WHAT YOU HAVE TO DO: The answer must consist solely of the lines from the one containing "table_cell [158, 363, 318, 395]" through the last line of the records below, repeated exactly, with all pictures omitted.

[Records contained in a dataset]

+++++

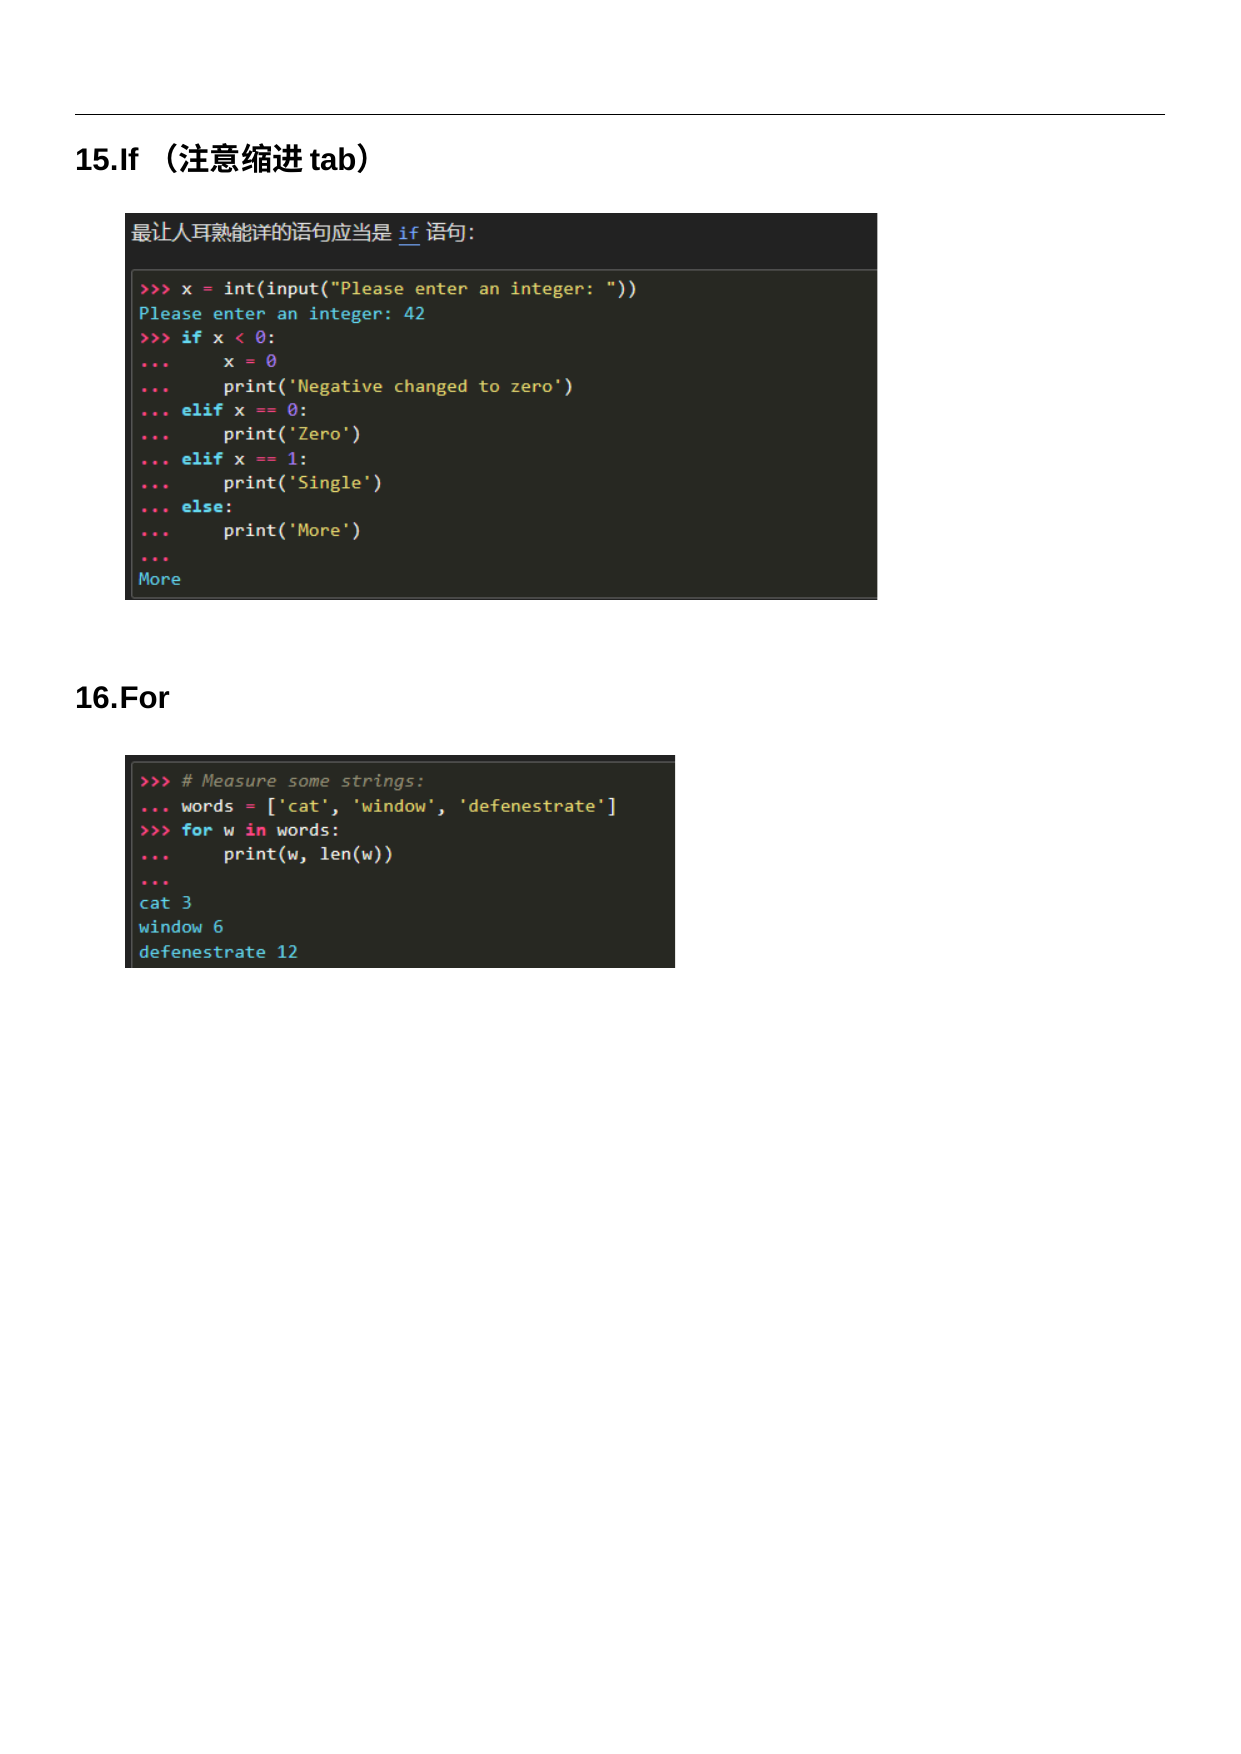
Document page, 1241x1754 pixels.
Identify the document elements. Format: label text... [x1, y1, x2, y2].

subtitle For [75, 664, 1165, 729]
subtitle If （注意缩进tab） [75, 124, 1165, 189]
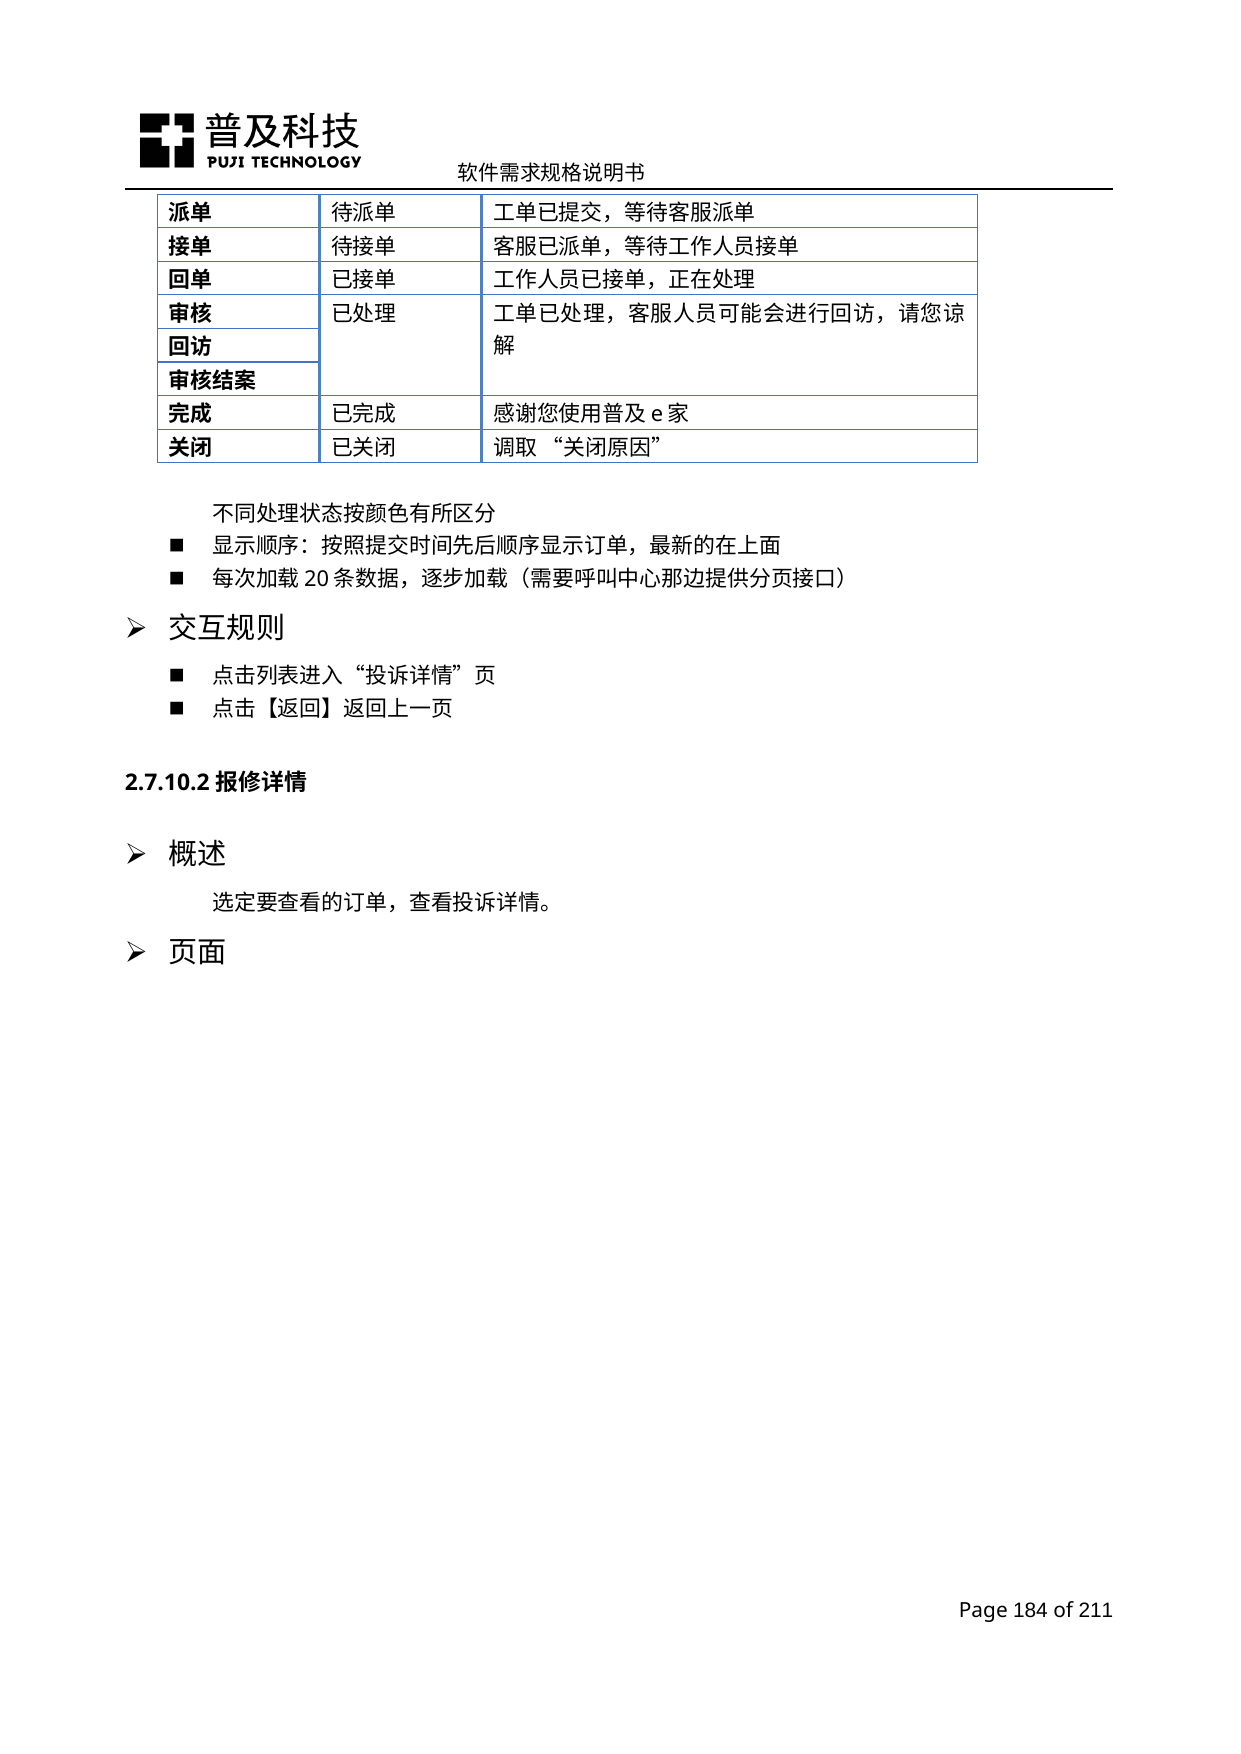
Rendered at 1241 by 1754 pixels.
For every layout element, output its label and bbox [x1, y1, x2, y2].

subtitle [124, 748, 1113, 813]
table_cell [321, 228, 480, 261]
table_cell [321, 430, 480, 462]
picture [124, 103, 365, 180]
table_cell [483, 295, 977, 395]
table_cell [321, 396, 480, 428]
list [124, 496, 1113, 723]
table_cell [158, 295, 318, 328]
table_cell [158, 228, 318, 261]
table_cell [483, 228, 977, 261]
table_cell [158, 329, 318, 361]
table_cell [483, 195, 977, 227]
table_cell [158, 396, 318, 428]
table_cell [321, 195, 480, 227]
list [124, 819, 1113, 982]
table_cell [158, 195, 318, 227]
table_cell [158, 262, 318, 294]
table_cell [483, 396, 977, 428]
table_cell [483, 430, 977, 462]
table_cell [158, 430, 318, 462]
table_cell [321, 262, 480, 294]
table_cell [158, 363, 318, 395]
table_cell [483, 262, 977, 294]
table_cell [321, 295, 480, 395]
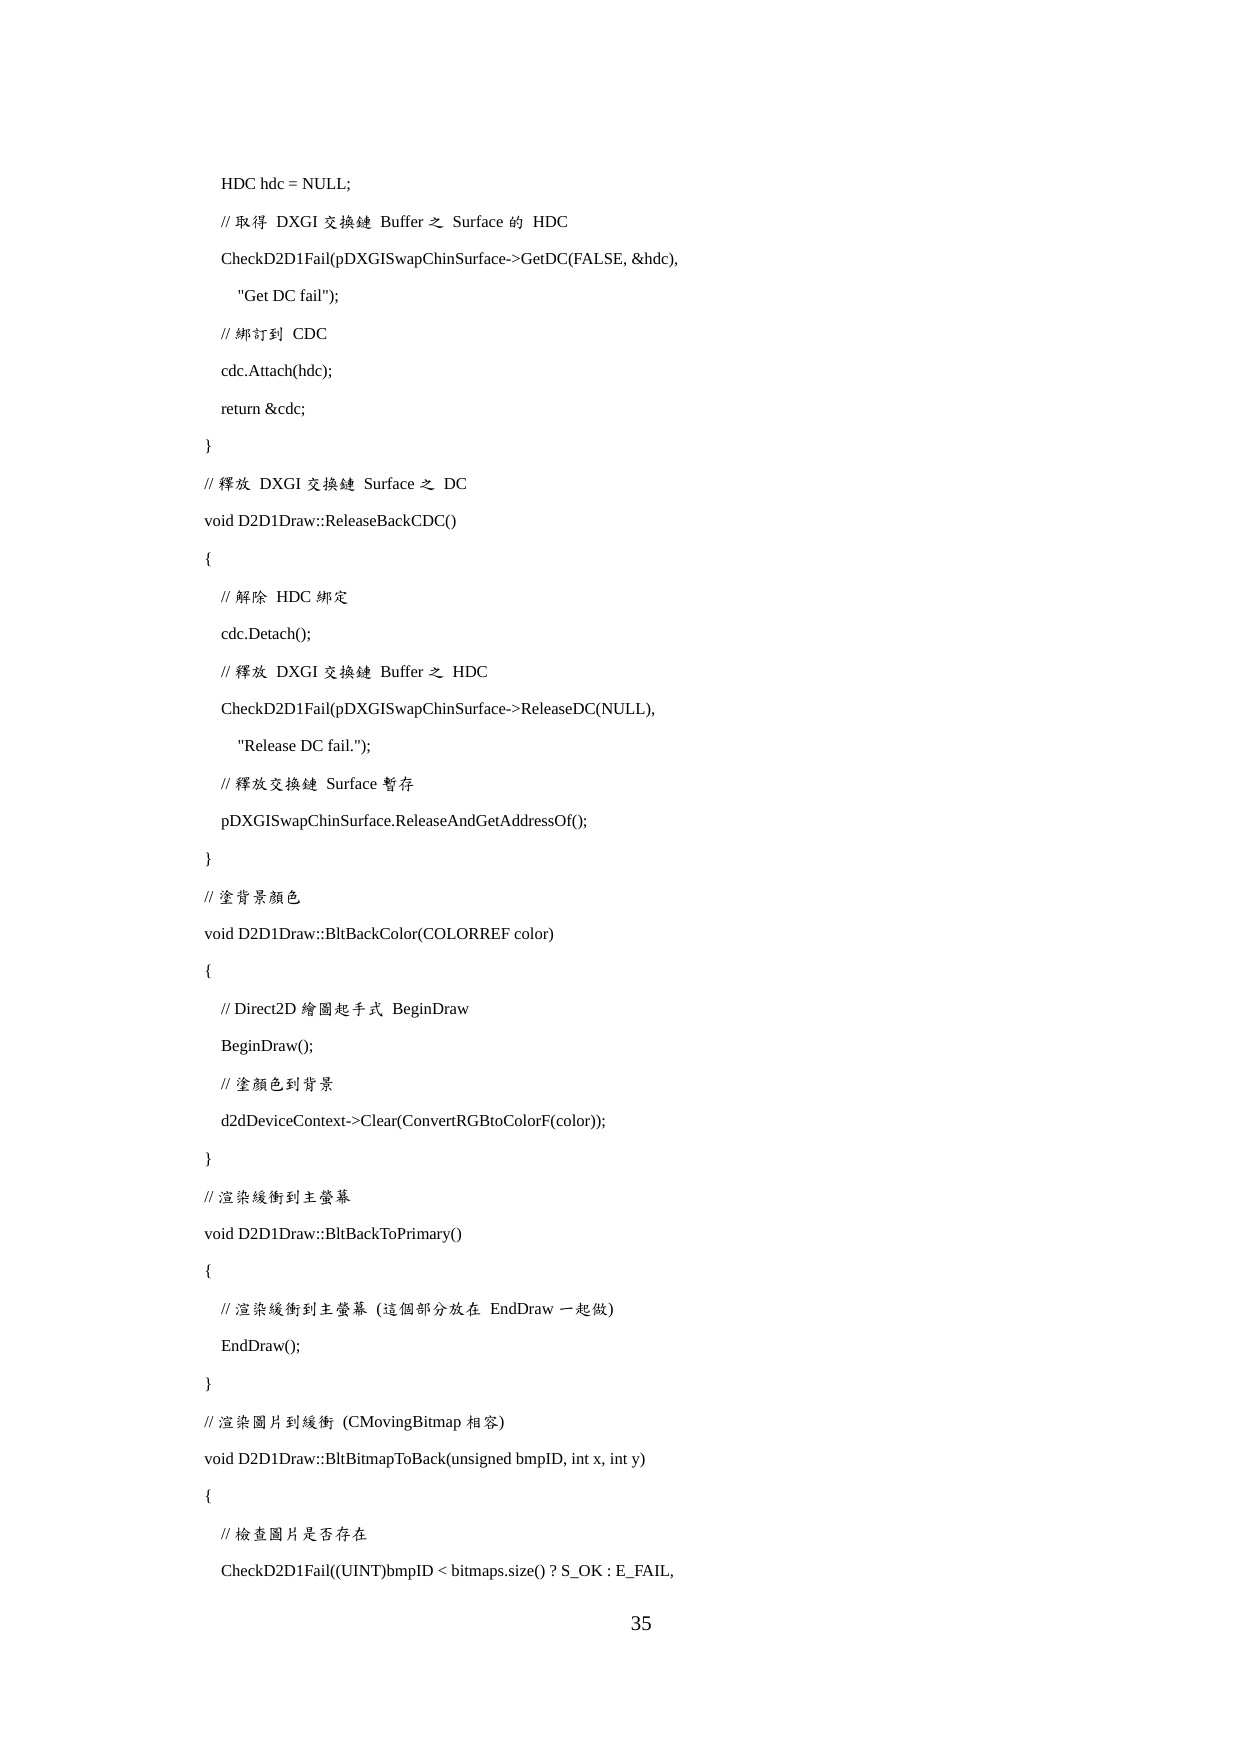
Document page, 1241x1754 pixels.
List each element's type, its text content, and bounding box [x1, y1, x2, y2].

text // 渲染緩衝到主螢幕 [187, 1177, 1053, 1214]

+++++

ANSWER:
table_cell [158, 363, 318, 395]
table_cell [483, 262, 977, 294]
table_cell [321, 295, 480, 395]
Document page, 1241x1754 pixels.
List each element's type, its text content, and bounding box [x1, y1, x2, y2].

text // 渲染緩衝到主螢幕 [187, 1177, 1053, 1214]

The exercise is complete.